[[ RECORD EXCERPTS, beginning ]]

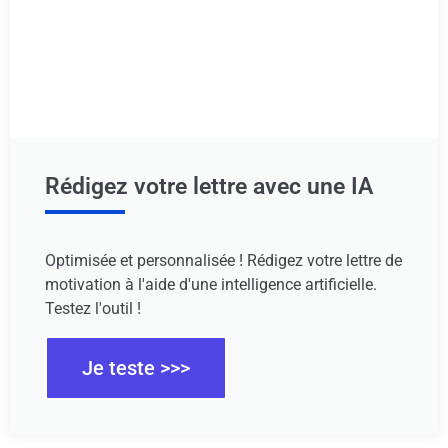
Rédigez votre lettre avec une IA
Optimisée et personnalisée ! Rédigez votre lettre de
motivation à l'aide d'une intelligence artificielle.
Testez l'outil !
Je teste >>>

[[ RECORD EXCERPTS, end ]]

● **THE TASK**: Output the records above exactly as they are, leaving out the pictures.

● **EXERCISE ANSWER**:
Rédigez votre lettre avec une IA
Optimisée et personnalisée ! Rédigez votre lettre de
motivation à l'aide d'une intelligence artificielle.
Testez l'outil !
Je teste >>>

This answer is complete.